Preservativos masculinos tomam o chão no percurso apressado feito sob sol a pino. Desvendar o mangue da Avenida Prefeito Artur Lima Cavalcanti, em Santo Amaro, não é tarefa para desavisados. Um dos símbolos da paisagem recifense é também esgoto sexual, como diria Oswald de Andrade em seu poema Santeiro do mangue. É abrigo de uma “quase espécie”, a “mulher-caranguejo”. Seres dormentes pelos efeitos do crack e por um histórico de desestrutura familiar e pobreza. Ocupantes da base da pirâmide da prostituição, não possuem dentes, carecem de banho. Têm ferimentos ou marcas deles pelo corpo. O dinheiro obtido no sexo barato feito na lama é gasto com drogas.

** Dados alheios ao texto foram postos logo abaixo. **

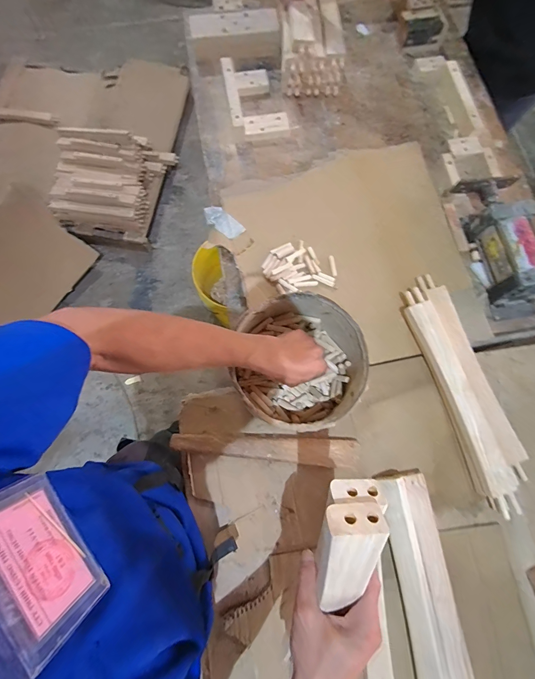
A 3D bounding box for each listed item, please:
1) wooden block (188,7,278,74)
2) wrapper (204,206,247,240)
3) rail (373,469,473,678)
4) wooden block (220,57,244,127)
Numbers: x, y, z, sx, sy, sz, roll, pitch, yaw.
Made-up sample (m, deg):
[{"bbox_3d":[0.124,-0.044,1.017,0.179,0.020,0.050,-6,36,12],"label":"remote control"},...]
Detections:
[{"bbox_3d":[-0.086,-0.803,0.888,0.233,0.084,0.111,-9,75,-3],"label":"wooden block"},{"bbox_3d":[-0.104,-0.272,0.763,0.103,0.013,0.046,39,78,9],"label":"wrapper"},{"bbox_3d":[0.273,0.435,0.575,0.093,0.041,0.380,-7,75,-2],"label":"rail"},{"bbox_3d":[-0.086,-0.621,0.829,0.029,0.022,0.213,-10,75,-3],"label":"wooden block"}]

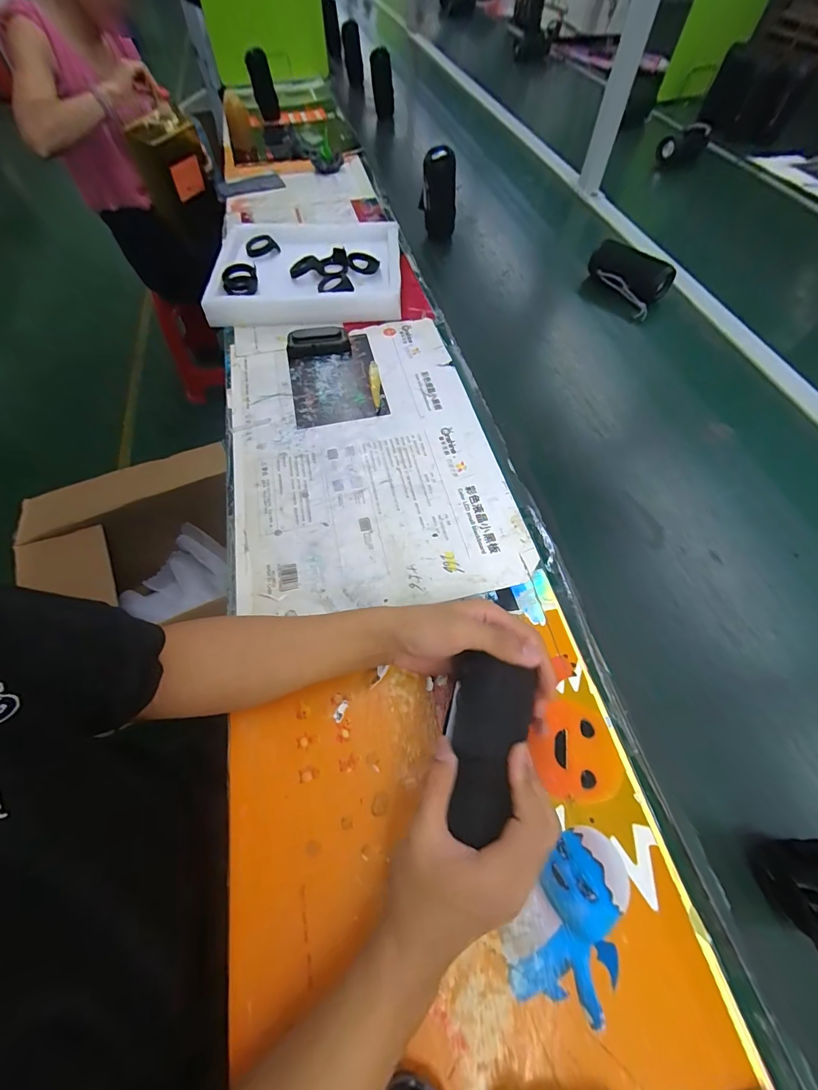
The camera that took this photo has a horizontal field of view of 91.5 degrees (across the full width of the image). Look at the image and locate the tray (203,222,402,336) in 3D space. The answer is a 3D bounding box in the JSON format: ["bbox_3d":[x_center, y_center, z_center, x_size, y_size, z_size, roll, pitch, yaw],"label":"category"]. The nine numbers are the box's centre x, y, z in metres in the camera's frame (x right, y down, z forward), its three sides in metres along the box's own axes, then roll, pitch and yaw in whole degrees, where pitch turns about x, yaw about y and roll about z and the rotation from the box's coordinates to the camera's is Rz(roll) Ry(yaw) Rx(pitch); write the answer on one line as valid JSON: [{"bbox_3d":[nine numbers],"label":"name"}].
[{"bbox_3d":[-0.195,-0.540,0.777,0.345,0.039,0.309,-3,60,-1],"label":"tray"}]

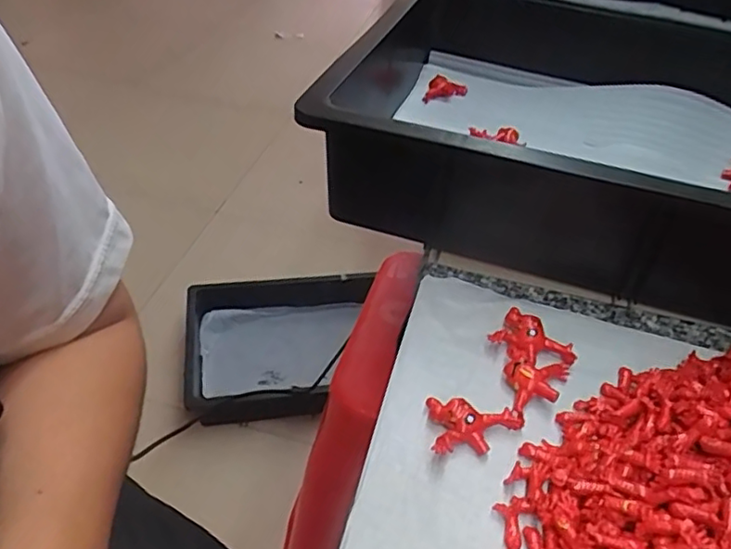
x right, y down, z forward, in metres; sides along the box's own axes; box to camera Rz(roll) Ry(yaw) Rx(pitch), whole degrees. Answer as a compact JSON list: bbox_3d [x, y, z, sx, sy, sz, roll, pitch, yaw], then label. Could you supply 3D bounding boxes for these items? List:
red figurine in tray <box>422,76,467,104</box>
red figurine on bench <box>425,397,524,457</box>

O parágrafo acima é o início da narrativa da repórter de Local, Marcionila Teixeira, nas duas páginas publicadas na edição desta terça-feira do Diario de Pernambuco. Ela e o repórter fotográfico Allan Torres enfiaram literalmente o pé na lama para contar, em texto, fotos e também em vídeo, como vivem as mulheres que se sustentam com o que tiram dos homens no mangue. Um mundo onde os programas sociais ainda não conseguem mudar a realidade apenas vista de relance por quem circula de carro no trecho que está no limite entre Recife e Olinda. Em um ambiente de violência e medo, conquistar a confiança de quem nunca foi ouvido exige paciência e respeito. Às vezes o jornalismo tem que ir ao extremo para forçar uma mudança. As mulheres devem deixar de ser caranguejos para seguir em frente.
Abaixo, o restante do texto da matéria principal:
É manhã de um dia de semana. O movimento de clientes ainda é fraco se comparado com o da tarde e da noite. Meninas e mulheres misturam-se aos caranguejos habitantes da mesma lama salobra. Ao longo das trilhas construídas pelos passos constantes na beira do mangue, prostitutas estão “malocadas” sob guarda-chuvas. Também improvisam barracos de lona. Escondem assim o uso da droga.
Privacidade não existe na hora do sexo. “A gente faz em pé mesmo. Mas tem sofá lá dentro, bicicleta de ginástica. Tem até colchão box. Tem árvore daquelas dobradas. Mas não gosto das árvores. Cheguei a ver sangue nelas”, relata Juliana*, 23 anos. Os braços de Juliana têm cicatrizes de ferimentos provocados por ela própria. Conta que cortou-se em crises depressivas provocadas pelo uso do crack. “Cada ‘tiro’ que dava, me cortava”, lembra, referindo-se à baforada no cachimbo.
Quando o efeito da droga passa, as mulheres buscam por comida e bebida. Mas vários dias podem se passar sem que elas se deem conta da necessidade. “Tem cliente que passa e dá comida. As colegas também oferecem pra gente”, conta Fernanda*, 19, com corpo de menina de 12 anos e rugas em torno dos olhos comuns a mulheres maduras. Quanto mais suja e deteriorada pelas drogas a mulher está, mais ela é procurada pelos clientes, contam. E eles pertencem a variadas classes sociais e profissões. Também há os casados.
À noite, o número de clientes aumenta, e com eles a degradação das meninas. O banho é artigo supérfluo após o sexo. Quando desejam fazer a higiene, procuram a torneira próxima à Ponte do Limoeiro, onde estão os pescadores.